Colonialisme devant les yeux du monde
Son deuxième long métrage, projeté à Locarno cette année sous le titre Sweet Dreams en compétition internationale, se déroule au début du siècle dernier, quelque part aux Indes. Il a été tourné à la Réunion avec le budget imposant de 3,5 millions d’euros. Sur 102 minutes, la cinéaste suit une famille indonésienne et hollandaise, centrée sur Jan interprété par Hans Dagelet et sa femme Agathe, incarné par la muse de Paul Verhoeven, la star hollandaise Renée Soutendijk. Propriétaires d’une plantation de canne à sucre, ils vivent dans l’insouciance, les derniers jours de l’ère coloniale sans s’en rendre compte. Mais Jan meurt terrassé par une crise cardiaque et son épouse appelle leur fils Cornelius pour le remplacer. Arrivé d’urgence avec sa femme Josefin, en fin de grossesse, inquiète de quitter l’Europe, l’héritier présente aux ouvriers ses plans du changement d’activités. Mais la découverte du testament de Jan avantage son deuxième fils, né hors mariage, aussi héritier de Sili, sa servante de longue date, ce qui change l’état des choses.
Sendijarevic souligne :
À travers ce film satirique d’époque, le portrait d’une famille néerlando-indonesienne qui tente de gérer son héritage, je voulais aborder l’histoire coloniale de l’Europe, comprendre comment le passé influence les relations de l’Europe occidentale, avec le reste du monde !
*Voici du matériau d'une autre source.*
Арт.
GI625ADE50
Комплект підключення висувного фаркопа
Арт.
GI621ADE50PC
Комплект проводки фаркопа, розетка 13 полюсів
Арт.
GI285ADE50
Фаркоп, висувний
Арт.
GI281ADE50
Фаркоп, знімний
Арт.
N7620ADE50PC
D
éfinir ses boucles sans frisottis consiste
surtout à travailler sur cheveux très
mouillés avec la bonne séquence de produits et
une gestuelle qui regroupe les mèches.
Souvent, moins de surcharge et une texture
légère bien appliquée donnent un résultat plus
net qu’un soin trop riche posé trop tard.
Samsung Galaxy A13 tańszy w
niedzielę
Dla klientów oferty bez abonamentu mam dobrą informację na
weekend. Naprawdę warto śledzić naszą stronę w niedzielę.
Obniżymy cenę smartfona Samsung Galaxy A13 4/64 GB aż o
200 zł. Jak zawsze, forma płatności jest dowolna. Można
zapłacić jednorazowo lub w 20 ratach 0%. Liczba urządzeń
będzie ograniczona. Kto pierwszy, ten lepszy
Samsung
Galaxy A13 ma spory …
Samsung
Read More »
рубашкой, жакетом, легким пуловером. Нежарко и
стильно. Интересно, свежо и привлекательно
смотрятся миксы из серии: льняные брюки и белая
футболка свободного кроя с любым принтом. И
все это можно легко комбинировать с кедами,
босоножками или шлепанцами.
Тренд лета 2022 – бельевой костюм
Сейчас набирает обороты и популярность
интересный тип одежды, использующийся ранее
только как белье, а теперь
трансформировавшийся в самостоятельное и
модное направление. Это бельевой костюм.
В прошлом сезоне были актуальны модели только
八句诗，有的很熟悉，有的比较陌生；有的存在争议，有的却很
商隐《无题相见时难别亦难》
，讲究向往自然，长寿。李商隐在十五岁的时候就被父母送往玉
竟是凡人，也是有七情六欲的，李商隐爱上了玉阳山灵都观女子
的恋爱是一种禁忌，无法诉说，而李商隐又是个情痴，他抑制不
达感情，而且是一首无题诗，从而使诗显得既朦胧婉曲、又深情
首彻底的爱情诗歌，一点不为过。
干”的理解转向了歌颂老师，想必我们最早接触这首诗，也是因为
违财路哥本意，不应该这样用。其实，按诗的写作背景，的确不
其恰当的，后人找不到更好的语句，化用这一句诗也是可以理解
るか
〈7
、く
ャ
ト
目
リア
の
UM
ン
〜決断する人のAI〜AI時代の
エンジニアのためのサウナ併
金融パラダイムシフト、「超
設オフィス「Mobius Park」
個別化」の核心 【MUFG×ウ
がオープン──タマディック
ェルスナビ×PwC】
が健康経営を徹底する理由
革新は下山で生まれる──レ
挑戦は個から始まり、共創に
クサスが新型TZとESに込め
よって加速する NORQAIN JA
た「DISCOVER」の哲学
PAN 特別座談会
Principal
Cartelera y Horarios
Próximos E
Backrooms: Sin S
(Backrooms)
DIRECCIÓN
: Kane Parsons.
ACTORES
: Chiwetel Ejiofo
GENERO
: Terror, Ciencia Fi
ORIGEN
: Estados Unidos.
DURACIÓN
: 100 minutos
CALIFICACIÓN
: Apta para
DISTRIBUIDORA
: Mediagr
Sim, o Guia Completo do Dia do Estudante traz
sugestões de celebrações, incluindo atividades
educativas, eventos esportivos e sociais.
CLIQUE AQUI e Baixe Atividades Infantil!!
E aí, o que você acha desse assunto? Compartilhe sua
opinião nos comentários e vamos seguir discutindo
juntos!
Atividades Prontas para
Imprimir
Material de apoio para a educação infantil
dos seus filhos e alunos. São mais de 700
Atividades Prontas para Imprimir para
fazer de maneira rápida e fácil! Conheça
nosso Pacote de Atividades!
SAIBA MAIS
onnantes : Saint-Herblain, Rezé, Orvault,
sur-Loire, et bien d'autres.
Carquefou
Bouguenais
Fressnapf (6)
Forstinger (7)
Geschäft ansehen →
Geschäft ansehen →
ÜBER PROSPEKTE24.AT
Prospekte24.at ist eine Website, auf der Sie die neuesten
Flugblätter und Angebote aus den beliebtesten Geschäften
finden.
Ioanna Shars, responsable des ventes et des acquisitions d’Heretic Films indique :
L’approche tranchante d’Ena la place sans aucun doute parmi talents les plus éminents de sa génération. Il est merveilleux de soutenir une créatrice qui équilibre le social avec le divertissement et l’esthétique caractérielle, à travers un regard féminin unique et sans compromis !
Shars a accentué l’audace et sens de créativité de la cinéaste à qui il faut faire très attention.
Le producteur de Lemming Film, Eric Glijinis a ajouté:
Nous sommes très heureux de collaborer avec Heretic et de mettre ensemble sur le marché mondial Sweet Dreams, d’Ena Sendijarevic. Le film qui présente une forme acerbe de la réalité, examine de manière critique le passé colonial européen.
À côté de Glijinis et Léontine Petit de Lemming Film, les coproducteurs du film sont Erik Hemmendorff de Platform Prouktion, Kristine Börjeson de Fil I Vast, Martien Vlictman de VDRO et Mandy Marahimin de Tala Media.